Overcoming this barrier is often compounded by a lack of resources. “Here in the United States, black kids are the most susceptible to drowning than any other demographic. Around the world it’s low-income communities and families that are suffering the most,” Hill said. “When a parent is struggling to meet basic needs, they don’t have the time to send their kids to swim lessons for three months or chauffeur their kids all over town.” This is particularly true in areas where swimming pools are not in abundance, which is true for many low-income areas.

Finances, too, come into play. The average swim lesson costs between $20 and $100 per hour—an expense that many families can’t afford. “It then becomes easier just to say ‘stay away from the water’ than to literally go financially underwater trying to teach that kid to learn how to swim,” Hill said.

“There isn’t a good enough system,” he said. His organization was designed to address and remove those barriers to let people access free, developmentally-appropriate swim lessons that can be implemented in areas where three months of swimming lessons aren’t an option.

(Photo: Swim Up Hill)

“There’s this urban legend that learning to swim is time-consuming, scary, and hard,” Hill said. “What we’ve done at the Swim Up Hill Foundation illuminates the reality: that learning to swim is not only fun, it’s easy.”

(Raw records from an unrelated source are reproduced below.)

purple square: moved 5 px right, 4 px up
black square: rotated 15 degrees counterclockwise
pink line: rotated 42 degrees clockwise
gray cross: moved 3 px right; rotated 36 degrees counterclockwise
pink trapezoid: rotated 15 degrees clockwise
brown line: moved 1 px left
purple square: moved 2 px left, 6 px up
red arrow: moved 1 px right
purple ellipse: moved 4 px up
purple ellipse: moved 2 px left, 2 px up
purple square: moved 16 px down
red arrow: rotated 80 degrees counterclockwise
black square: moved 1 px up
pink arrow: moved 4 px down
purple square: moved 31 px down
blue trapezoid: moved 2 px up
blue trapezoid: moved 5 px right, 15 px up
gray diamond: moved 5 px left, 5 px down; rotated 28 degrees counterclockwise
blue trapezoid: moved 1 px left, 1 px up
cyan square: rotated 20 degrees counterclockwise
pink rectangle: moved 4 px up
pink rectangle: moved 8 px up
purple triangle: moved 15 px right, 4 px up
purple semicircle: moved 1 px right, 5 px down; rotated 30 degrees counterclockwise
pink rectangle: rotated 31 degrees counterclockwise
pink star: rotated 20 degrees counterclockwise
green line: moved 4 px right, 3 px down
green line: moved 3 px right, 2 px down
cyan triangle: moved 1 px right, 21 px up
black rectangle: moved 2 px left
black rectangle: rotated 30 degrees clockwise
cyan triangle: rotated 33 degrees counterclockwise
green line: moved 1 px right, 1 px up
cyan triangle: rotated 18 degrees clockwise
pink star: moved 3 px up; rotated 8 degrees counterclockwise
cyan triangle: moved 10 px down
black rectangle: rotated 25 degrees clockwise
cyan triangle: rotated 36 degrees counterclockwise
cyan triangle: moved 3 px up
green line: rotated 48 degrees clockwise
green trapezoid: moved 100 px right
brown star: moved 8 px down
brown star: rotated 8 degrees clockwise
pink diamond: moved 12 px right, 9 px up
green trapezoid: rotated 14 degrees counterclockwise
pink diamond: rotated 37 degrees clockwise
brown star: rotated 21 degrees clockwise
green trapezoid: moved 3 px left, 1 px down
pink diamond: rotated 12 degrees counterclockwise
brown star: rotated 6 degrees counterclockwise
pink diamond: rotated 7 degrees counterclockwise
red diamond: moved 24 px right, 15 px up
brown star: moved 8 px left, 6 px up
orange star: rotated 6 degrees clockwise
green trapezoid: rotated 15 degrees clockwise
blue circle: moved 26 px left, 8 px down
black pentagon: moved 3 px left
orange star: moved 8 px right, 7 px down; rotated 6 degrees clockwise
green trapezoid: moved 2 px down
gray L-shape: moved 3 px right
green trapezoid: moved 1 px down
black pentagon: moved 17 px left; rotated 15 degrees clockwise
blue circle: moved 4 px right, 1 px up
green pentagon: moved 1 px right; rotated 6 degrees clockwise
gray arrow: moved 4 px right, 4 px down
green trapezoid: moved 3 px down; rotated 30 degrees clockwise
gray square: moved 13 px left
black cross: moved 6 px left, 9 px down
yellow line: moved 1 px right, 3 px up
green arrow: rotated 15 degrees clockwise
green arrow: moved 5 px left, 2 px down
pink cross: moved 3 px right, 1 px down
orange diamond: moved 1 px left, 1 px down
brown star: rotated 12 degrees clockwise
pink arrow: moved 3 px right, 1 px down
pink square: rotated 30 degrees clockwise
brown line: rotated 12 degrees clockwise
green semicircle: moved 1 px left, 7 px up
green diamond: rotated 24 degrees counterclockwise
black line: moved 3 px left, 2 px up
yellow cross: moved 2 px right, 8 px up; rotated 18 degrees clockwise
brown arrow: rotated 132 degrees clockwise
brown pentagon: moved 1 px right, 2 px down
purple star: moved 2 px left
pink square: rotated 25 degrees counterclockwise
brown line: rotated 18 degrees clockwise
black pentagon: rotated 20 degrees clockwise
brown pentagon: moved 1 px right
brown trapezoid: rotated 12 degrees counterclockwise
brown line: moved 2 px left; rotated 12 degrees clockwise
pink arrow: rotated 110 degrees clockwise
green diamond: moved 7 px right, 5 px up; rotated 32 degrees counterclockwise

Currently, Swim Up Hill has taught thousands of children and adults to swim using lessons that address what Hill calls “aqua-phobia” by using trauma healing techniques adapted from techniques used for individuals suffering from post-traumatic stress disorder. The program also includes a home-based learn-to-swim curriculum that does not require a pool in order to build basic swimming skills. The program’s unique “Bowl Bench Bucket” approach uses common household items to teach basic swim skills such as proper breathing techniques and swim strokes. The organization also offers in-person and virtual events for instruction, where students can put these skills to practice.

Since its inception in 2018, the program has grown exponentially. In 2021, the Swim Up Hill curriculum was delivered to more than 120,000 students in grades 5-12 at schools in low- and middle-income communities in the Los Angeles area. Hill is driven to hit his expanded goal of creating one million new swimmers per year by the year 2028. In addition to his own training, he often spends his free time in the water, working with new swimmers of all ages—a pursuit he finds immensely rewarding.

“Even though it would be understandable to just focus on my own swimming pursuits, swimming was really only ever a means to an end,” Hill said. “I wanted more than to change records in history books. I wanted to create something that might rewrite history.”